I have also read that some people can get diagnosed with hypothyroid if their tests consistly show a change toward hypo but may still be just under the level considered normal. So get ALL of the test records if you can from every time you had it done so you can see if there is a trend you can point out to your dr. That and your symptoms may be enough to get them to prescribe a low level of TSH hormone.

Also, which thyroid tests they doing? If they are only testing TSH (which is the most common one they run), they may miss something. Make sure they do a full panel testing T3 and T4. This article: http://thyroid.about.com/cs/hashimotos/a/tedfriedman.htm explains a little more (although note the ranges are outdated) about why you could have a normal TSH but still have hashimoto's or a case of hypothyroidism.

You have gotten a lot of good ideas here. To test thyroid, you need Free T3 and Free T4. Those numbers are what is actually available to you to use.

When I was first diagnosed I was very malnourished. My nails had ridges, my skin was not smooth all the time and my hair was brittle. I took good quality supplements and I simply couldn't absorb them. All the literature said "just quit eating gluten and you'll be fine", but that wasn't enough for me. I had a stool analysis done and the bacteria and fungi counts were way off, which is typical of people like us. I tried some drugs to balance it and that didn't work. Eventually I hit on a program that worked: I took acidophilus at night (TheraLac is my favorite, and there are other good brands) and Xango juice 3 times a day. The juice has mangosteen peel in it which is anti-bacterial and anti-fungal. It is also anti-inflammatory, which I think was one of the key things I needed.

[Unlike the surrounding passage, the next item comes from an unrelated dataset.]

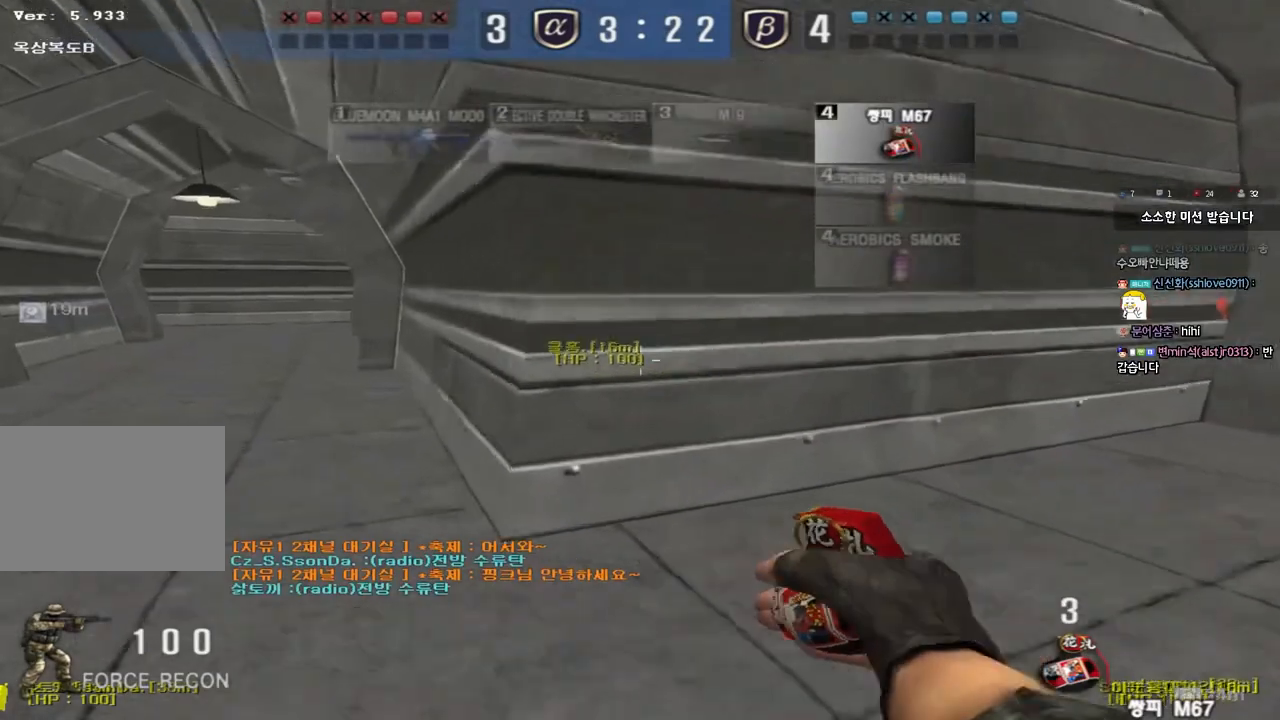
{"keys": ["a", "w"], "events": []}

Someone else mentioned fasting. I did the same. I used the juice along with organic apple juice and organic vegetable juice, rotated them one each hour. Within 3 days my gut starts feeling good again. If I stay on it for a week, it seems to be even better. About day 4 I add a hard boiled egg (if not allergic to eggs) if I start to get hungry. The system I was trained in is from Germany. It keeps your blood sugar levels normal, keeps you from going into ketosis, and is pretty alkalizing. Part of system is to chew everything for 50 bites. Can you imagine? It retrains our chewing so food is digested much better. When I come off the diet I only add one food at a time. It is soooo clear what I react to then.

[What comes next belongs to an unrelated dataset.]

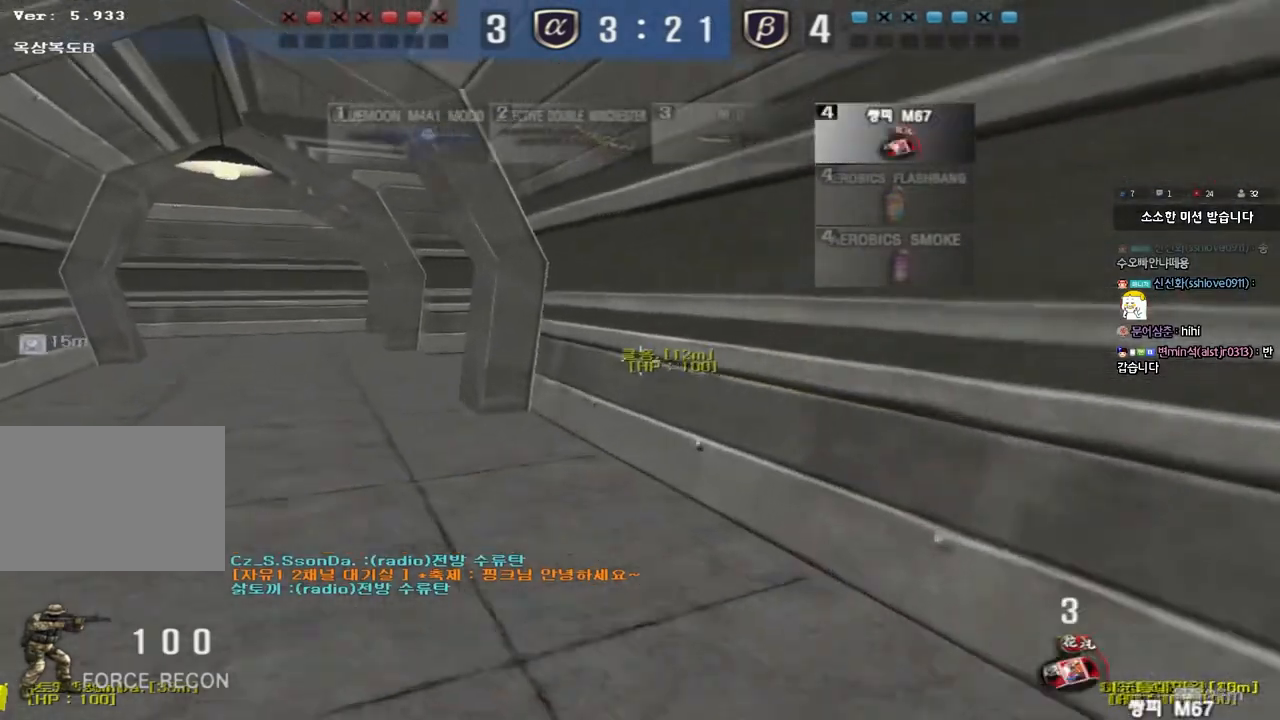
{"keys": ["a", "w"], "events": []}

Another thing I found over those years is that I had retro viruses. There are reliable tests for them now. Any one of the viruses can make you tired. I had 3 of them back when. I didn't tolerate the meds, so took anti-viral herbs. It worked. It enabled my immune system to fight whatever was there. I got a fever for a few days and in about 4 days I felt better.

When our gut is so far off balance we are susceptible to lots of things. Fortunately, there are good tests available now. You usually have to go to a holistic MD or ND to get the tests.

Hope you figure this out soon and get your energy back.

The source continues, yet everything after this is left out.